#OPINIÓN – Pablo Sigüenza Ramírez.
Este país inventado hace menos de trescientos años llamado Guatemala, sus habitantes y con mayor peso, los sectores que pueden decidir o influir en la toma de decisiones, cargamos sobre nuestros hombros una infamia profunda. Los niños y niñas en este país se mueren de hambre. Los que padecen hambre y sobreviven, lo hacen en condición de desnutrición permanente. Es una tragedia nacional que tratamos de esconder, es una vergüenza propia a la que le volteamos el rostro y pretendemos que es ajena. Cuando se agrava la problemática, aunque parezca imposible que empeore, nos damos golpes de pecho o buscamos responsables: nunca asumimos nuestra parte de responsabilidad en este desastre nacional.
El hambre se padece día a día, generación tras generación. Madres desnutridas amamantan bebes destinados a un desarrollo biológico y mental incompleto. Una planta si no recibe nutrientes se marchita y sus frutos son malogrados. El hambre humana causa niños marchitados: uno de cada dos niños menores de cinco años está sumido en la desnutrición crónica. ¿Es la sociedad guatemalteca tan egoísta para no dimensionar el desastre que esto significa?
Las causas son múltiples, históricas, profundas: un país fundado sobre el racismo y la discriminación; una sociedad con la mayor desigualdad social del continente; la mayor concentración de tierra en pocas manos de América Latina, porcentualmente hablando; un modelo de producción basado en la agroexportación, que privatiza la riqueza producida por millones de agricultores; analfabetismo y un sistema de educación que sigue siendo excluyente; corrupción e idiotez en las clases gobernantes; una oligarquía anacrónica que ve en todo cambio social una amenaza a sus privilegios coloniales; una sociedad de postguerra ahogada en una espiral de miedo y violencia; políticas públicas que desincentivan la producción nacional y local de alimentos, haciéndonos dependientes de las importaciones; políticas entreguistas que regalan nuestros recursos naturales a capitales extranjeros; y la indiferencia de las iglesias, los empresarios, la clase media y la academia por encontrar soluciones reales.
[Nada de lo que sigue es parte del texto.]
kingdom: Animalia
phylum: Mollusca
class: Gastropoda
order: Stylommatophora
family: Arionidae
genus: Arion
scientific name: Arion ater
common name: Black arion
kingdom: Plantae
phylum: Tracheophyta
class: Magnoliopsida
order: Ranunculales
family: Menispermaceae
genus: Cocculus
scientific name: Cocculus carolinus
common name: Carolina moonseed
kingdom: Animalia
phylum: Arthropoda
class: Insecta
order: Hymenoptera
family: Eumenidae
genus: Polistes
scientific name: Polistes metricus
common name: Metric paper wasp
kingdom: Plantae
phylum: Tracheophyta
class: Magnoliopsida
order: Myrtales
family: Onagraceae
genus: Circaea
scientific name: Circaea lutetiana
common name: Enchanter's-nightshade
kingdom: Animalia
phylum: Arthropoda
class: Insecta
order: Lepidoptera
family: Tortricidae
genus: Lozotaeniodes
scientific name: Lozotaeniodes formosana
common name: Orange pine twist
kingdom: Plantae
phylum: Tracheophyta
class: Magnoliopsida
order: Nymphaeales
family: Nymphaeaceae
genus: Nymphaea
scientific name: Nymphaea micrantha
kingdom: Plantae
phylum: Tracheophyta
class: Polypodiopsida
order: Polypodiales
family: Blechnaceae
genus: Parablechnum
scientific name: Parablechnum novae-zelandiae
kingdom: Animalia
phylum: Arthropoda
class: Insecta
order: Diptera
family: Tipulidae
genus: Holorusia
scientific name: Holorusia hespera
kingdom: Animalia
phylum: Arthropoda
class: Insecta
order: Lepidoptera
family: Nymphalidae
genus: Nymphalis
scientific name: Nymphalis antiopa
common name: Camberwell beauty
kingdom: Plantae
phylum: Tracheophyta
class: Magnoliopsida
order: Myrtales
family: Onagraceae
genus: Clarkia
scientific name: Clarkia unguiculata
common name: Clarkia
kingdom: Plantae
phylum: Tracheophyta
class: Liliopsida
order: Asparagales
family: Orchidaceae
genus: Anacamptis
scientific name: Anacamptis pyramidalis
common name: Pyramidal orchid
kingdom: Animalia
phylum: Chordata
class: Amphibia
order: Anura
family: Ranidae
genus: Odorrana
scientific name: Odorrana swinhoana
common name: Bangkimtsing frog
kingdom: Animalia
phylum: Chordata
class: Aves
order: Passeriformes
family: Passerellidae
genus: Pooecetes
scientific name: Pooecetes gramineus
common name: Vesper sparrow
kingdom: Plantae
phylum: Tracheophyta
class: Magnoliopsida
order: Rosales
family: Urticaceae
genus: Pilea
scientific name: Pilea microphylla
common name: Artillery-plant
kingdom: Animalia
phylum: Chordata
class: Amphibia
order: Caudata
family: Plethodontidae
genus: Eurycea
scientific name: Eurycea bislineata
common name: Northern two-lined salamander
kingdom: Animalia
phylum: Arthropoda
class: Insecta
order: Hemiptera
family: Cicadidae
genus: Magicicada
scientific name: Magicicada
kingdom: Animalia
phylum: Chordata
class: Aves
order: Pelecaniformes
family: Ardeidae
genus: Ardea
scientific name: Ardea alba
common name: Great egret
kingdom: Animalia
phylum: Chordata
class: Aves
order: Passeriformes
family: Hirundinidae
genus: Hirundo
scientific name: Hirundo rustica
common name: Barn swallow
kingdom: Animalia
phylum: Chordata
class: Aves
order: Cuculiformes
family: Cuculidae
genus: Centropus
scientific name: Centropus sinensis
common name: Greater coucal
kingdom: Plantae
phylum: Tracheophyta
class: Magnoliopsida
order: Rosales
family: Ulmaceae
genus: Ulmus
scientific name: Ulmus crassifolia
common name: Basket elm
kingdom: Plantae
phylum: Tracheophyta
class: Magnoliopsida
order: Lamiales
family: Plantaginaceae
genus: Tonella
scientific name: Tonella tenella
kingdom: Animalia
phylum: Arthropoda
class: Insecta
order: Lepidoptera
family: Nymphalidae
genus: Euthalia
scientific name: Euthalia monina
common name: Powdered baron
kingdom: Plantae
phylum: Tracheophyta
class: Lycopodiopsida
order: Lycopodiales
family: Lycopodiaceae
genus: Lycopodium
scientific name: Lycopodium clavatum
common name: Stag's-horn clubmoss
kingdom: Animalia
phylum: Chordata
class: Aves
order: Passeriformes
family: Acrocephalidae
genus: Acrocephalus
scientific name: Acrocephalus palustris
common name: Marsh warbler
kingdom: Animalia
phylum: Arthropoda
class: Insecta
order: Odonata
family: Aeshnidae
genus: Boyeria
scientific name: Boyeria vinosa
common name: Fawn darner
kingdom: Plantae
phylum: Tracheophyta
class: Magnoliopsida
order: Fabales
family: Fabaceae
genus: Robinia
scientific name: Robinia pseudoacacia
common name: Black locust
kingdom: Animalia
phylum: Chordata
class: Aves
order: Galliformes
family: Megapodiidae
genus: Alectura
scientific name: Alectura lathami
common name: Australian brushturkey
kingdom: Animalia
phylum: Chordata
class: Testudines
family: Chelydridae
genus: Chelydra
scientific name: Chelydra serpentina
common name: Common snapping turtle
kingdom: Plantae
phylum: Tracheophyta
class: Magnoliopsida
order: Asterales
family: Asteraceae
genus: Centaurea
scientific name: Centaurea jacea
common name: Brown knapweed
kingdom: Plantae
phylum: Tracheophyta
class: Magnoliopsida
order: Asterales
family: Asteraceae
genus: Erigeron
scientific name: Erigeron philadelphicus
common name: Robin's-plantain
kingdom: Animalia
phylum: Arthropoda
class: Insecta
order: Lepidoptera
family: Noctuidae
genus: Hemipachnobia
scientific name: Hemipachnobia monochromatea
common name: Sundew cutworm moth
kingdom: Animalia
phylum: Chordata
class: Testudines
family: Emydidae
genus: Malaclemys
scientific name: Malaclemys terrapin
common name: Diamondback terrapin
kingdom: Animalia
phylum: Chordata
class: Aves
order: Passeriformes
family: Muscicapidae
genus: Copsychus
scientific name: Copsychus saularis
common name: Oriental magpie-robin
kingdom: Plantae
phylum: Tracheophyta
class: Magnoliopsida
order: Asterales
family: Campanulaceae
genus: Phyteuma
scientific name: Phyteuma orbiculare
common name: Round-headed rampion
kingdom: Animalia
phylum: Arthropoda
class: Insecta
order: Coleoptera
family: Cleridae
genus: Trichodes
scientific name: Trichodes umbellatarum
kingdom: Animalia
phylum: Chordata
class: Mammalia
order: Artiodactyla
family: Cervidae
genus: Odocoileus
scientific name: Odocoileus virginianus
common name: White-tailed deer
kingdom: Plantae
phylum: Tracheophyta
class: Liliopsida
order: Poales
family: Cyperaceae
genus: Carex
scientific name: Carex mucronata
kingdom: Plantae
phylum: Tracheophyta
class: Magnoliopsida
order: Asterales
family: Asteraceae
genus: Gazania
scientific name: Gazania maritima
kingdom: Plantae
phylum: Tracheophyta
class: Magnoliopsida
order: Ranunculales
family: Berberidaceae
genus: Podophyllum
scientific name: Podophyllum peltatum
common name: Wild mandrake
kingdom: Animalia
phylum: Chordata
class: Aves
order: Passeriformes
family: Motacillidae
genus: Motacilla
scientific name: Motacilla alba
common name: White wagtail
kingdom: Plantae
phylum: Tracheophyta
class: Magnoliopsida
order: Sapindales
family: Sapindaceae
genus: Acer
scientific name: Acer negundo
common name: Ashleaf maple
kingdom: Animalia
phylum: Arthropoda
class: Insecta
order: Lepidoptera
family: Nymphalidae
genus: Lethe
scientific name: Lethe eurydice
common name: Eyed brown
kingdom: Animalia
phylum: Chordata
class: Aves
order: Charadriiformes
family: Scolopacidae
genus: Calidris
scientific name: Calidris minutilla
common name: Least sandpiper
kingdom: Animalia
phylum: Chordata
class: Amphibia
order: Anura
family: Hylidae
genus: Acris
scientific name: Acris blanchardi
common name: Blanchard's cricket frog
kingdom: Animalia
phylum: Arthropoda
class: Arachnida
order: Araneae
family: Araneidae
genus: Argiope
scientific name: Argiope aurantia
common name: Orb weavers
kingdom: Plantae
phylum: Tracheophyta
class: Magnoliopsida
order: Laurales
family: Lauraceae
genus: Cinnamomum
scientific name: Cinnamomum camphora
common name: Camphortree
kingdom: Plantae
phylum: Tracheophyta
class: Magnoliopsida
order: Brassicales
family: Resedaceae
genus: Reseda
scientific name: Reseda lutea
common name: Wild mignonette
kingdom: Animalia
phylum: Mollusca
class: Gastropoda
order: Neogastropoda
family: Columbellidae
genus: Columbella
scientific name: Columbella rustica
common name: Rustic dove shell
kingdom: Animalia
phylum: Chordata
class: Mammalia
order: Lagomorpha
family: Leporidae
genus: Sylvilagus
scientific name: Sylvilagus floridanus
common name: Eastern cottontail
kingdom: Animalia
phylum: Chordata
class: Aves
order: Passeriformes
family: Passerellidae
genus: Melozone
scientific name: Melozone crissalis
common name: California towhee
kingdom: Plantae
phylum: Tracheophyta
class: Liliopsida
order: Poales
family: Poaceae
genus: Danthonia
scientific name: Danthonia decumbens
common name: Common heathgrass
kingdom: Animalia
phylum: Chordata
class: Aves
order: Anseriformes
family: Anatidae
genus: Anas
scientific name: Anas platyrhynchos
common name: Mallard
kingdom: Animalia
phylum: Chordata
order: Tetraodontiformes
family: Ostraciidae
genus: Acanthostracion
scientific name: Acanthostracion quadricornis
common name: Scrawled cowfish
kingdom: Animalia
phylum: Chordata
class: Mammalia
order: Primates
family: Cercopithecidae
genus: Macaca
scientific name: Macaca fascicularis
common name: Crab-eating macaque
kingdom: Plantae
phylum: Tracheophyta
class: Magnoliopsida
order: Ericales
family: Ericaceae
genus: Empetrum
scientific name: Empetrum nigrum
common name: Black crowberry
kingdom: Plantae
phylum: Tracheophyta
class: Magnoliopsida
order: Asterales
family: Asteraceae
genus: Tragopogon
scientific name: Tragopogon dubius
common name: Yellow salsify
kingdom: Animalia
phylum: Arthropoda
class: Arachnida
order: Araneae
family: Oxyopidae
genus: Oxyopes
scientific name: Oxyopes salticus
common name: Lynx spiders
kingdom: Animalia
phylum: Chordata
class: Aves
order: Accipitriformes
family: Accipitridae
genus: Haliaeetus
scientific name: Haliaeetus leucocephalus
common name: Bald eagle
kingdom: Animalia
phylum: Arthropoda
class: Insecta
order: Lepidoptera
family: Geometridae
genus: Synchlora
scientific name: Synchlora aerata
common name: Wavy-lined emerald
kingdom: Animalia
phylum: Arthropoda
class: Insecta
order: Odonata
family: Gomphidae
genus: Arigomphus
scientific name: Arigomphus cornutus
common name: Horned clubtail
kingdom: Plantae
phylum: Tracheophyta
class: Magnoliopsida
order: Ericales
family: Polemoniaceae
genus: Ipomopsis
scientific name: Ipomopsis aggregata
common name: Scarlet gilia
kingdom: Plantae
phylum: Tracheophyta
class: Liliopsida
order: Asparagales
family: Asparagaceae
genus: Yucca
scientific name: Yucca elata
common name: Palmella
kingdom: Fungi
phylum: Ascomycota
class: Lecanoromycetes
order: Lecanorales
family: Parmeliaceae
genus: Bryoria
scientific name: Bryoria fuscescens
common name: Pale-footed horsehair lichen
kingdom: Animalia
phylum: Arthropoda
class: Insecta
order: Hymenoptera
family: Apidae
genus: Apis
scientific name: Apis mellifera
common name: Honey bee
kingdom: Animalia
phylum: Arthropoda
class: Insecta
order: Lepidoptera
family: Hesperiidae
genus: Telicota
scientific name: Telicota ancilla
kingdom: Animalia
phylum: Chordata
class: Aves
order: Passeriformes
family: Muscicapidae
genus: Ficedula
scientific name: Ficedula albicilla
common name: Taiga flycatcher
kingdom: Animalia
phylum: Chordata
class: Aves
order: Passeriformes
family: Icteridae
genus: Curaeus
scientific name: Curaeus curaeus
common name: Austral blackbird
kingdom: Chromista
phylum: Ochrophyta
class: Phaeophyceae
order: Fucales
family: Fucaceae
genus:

Siempre se busca la solución más fácil: ayuda alimentaria. Entregar alimentos en momentos de emergencia está bien, las familias vulnerables lo agradecen. Pero las soluciones reales vienen con el fomento de la producción alimentaria nacional y local. Tampoco es necesario buscar tecnologías fuera del país, la revolución verde que implica el alto uso de insumos externos y la biotecnología se nos venden de forma demagógica como la solución para producir más, sin embargo ambas han demostrado su fracaso.
La tecnología ancestral mesoamericana desarrollada por los pueblos de Ixim Ulew, por más de cinco mil años, es eficiente en el uso de la tierra y de los recursos locales. Allí están las claves para salir de esta debacle nacional. Allí es donde hay que invertir en investigación y desarrollo de tecnología propia. Democratizar el acceso a los recursos productivos es otro de los caminos que debemos recorrer aunque unos pocos pierdan sus privilegios.
¿Cómo despertamos, sociedad, ante la desgracia que significa el hambre? Las familias afectadas buscan estrategias de sobrevivencia en una realidad que les niega cualquier posibilidad: la migración interna o hacia Estados Unidos, la venta de su fuerza de trabajo a empresas que no pagan lo justo o la inserción en actividades ilícitas como el narcotráfico. Guatemala es un intento fallido de país en tanto no miremos directo a los ojos en el rostro demacrado de la niñez desnutrida y nos pongamos a caminar en la senda de resolver este flagelo. Hablemos del hambre, pero en serio.